Durante as inspecções realizadas em estabelecimentos comerciais do antigo São Paulo e bairro Ngola Kiluange, vários empresários manifestaram preocupação quanto à sustentabilidade dos seus negócios. Muitos alegam não ter condições financeiras para cumprir a nova tabela salarial, apontando custos elevados com impostos, rendas e energia.

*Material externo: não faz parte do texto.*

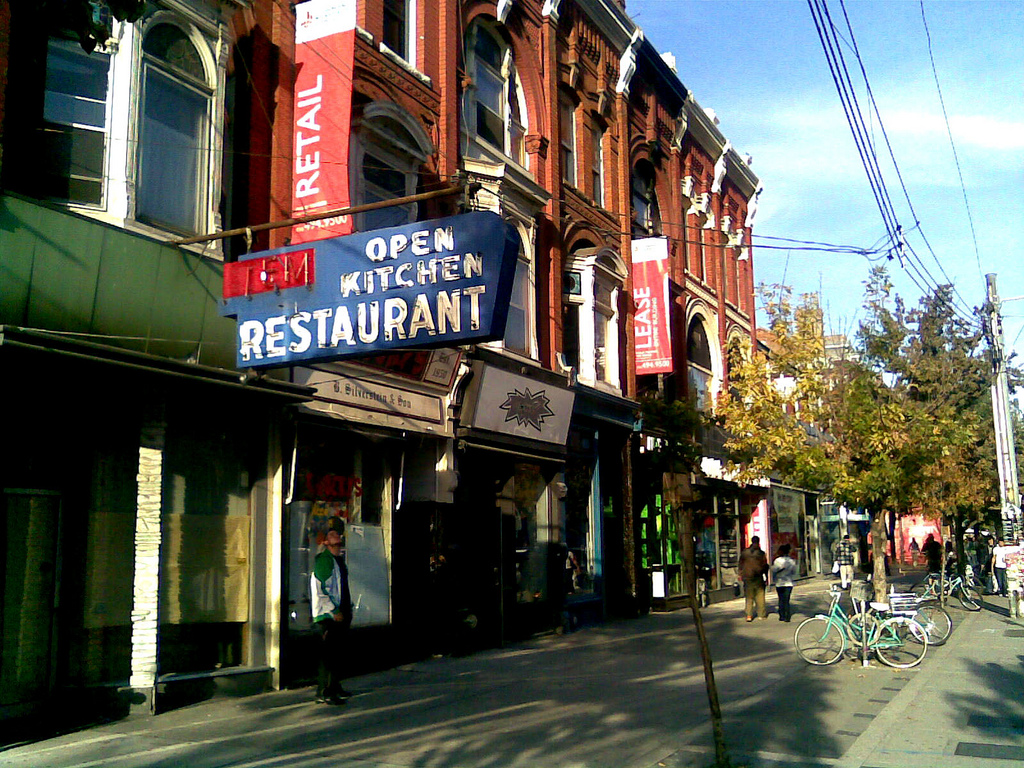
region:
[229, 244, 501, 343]
blue and white sign on the front of the buidling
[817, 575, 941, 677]
bicycles parted on the side of the street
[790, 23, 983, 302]
power lines going down the street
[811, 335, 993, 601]
trees growing on the sidewalk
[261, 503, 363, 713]
person standing on the sidewalk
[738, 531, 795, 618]
people walking down the sidewalk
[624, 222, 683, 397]
red sign on the front of the building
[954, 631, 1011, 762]
shadow on the street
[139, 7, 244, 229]
arched window above the blue and white sign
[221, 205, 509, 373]
Blue and white restaurant sign.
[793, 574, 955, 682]
Bicycles parked on side of street.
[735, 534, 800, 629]
People walking down the sidewalk.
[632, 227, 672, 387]
A red and white banner.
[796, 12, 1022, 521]
Power lines attached to pole.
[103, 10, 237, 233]
Window with a white frame.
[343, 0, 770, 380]
Red bricks and white molding on building.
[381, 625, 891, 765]
Shade from tree leaves.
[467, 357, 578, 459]
White sign attached to building.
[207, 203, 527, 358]
Restaurant neon sign.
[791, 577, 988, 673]
Bicycles parked on the sidewalk.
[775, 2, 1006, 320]
Power lines above the trees.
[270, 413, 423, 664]
Items on display in store window.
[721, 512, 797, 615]
Two people talking.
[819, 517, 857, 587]
Person walking down the sidewalk.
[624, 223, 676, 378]
Lease signage on side of building.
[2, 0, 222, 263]
Second story windows.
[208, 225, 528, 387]
A blue sign hanging from the store.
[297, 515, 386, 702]
A man looking up at the sign.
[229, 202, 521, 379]
The blue business sign mounted to the building.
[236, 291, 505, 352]
The word Restaurant on the blue business sign.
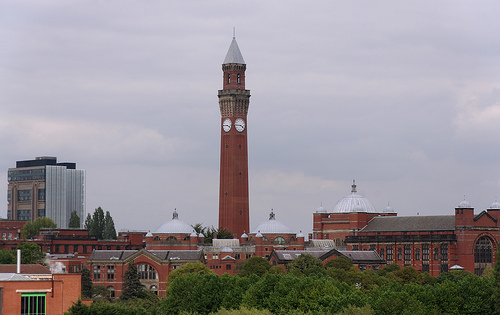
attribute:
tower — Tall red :
[208, 20, 266, 233]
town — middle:
[3, 137, 498, 314]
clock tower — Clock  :
[199, 38, 273, 227]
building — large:
[4, 155, 85, 240]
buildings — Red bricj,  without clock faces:
[12, 234, 496, 301]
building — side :
[15, 150, 116, 225]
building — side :
[81, 249, 165, 293]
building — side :
[4, 151, 89, 231]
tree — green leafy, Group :
[118, 256, 146, 301]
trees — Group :
[63, 242, 498, 312]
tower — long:
[204, 10, 271, 270]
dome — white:
[329, 180, 376, 215]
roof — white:
[133, 205, 201, 249]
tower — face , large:
[201, 24, 265, 234]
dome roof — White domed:
[333, 190, 373, 215]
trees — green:
[5, 205, 233, 312]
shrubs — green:
[161, 251, 498, 313]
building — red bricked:
[12, 19, 499, 294]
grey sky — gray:
[1, 0, 499, 240]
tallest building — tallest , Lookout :
[192, 27, 284, 226]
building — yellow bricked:
[1, 161, 91, 236]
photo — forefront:
[4, 6, 479, 308]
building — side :
[467, 230, 484, 270]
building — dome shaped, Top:
[303, 172, 397, 245]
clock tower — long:
[216, 28, 254, 242]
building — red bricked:
[313, 174, 398, 261]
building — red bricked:
[251, 205, 301, 247]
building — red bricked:
[216, 21, 253, 244]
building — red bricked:
[143, 202, 200, 256]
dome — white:
[248, 207, 298, 237]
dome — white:
[151, 202, 195, 232]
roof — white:
[328, 172, 381, 215]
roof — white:
[148, 201, 199, 234]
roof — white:
[248, 204, 305, 237]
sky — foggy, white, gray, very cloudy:
[0, 0, 500, 234]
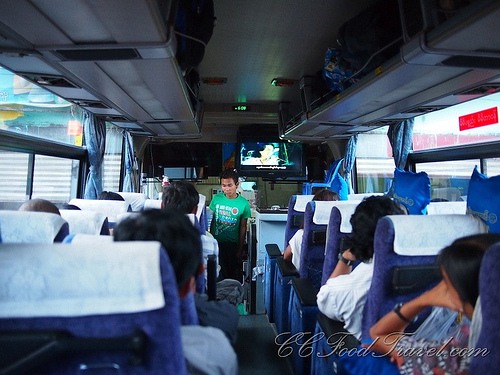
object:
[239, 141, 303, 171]
television screen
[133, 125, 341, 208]
front of vehicle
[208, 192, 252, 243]
green shirt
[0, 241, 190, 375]
blue seat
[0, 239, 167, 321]
white cloth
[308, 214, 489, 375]
blue seat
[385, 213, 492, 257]
white cloth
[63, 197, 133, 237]
seat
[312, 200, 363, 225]
white cloth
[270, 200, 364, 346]
blue seat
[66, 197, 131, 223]
cloth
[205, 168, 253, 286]
man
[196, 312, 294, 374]
aisle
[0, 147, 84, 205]
window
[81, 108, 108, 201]
curtains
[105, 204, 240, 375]
man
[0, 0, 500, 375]
bus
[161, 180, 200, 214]
hair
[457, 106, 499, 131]
sticker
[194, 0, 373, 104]
ceiling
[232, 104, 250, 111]
light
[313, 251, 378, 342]
shirt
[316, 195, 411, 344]
people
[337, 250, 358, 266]
watch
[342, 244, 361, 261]
mans hand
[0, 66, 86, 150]
open windows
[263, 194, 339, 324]
chairs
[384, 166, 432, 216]
pillows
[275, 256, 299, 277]
armrest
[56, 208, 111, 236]
seats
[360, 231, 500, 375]
woman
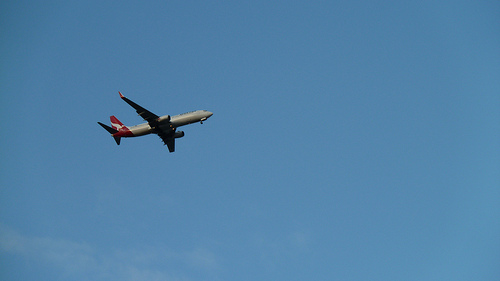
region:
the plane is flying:
[72, 58, 219, 174]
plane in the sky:
[63, 72, 215, 154]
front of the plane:
[182, 100, 218, 125]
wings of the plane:
[111, 85, 163, 125]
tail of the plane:
[100, 108, 127, 128]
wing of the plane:
[163, 133, 183, 152]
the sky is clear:
[361, 88, 463, 213]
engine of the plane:
[175, 130, 188, 136]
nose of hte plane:
[207, 112, 212, 117]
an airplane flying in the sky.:
[95, 91, 214, 158]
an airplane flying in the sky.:
[95, 90, 211, 152]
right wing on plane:
[114, 89, 160, 117]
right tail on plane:
[98, 117, 117, 131]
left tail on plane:
[113, 132, 128, 148]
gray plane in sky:
[76, 63, 233, 158]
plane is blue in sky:
[86, 73, 234, 156]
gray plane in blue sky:
[84, 86, 258, 160]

Sanussi Diallo, comerciante de origem senegalesa, afirmou que a pressão fiscal e os encargos mensais estão a levar várias empresas ao encerramento. Já Diallo Sire, que partilha sociedade com outros comerciantes, alertou para o impacto negativo destas medidas, lembrando que zonas comerciais como a Gajajeira já perderam grande parte das suas lojas, deixando muitos trabalhadores sem emprego.
Outros empresários, como Mbakilu Lencastre, gerente de uma loja de tecidos africanos, referem que a queda nas vendas e a falta de clientes tornam difícil cumprir o novo salário mínimo. O comerciante, que emprega mais de 40 trabalhadores, admite que poderá ter de reduzir ainda mais o quadro de pessoal.
Mamadou Bah, proprietário de uma rede de lojas de artigos domésticos, reconheceu desconhecer o novo regime, mas garantiu que, após a visita da IGT, irá ajustar os salários dos seus seis funcionários, que actualmente variam entre 55 mil e 105 mil kwanzas.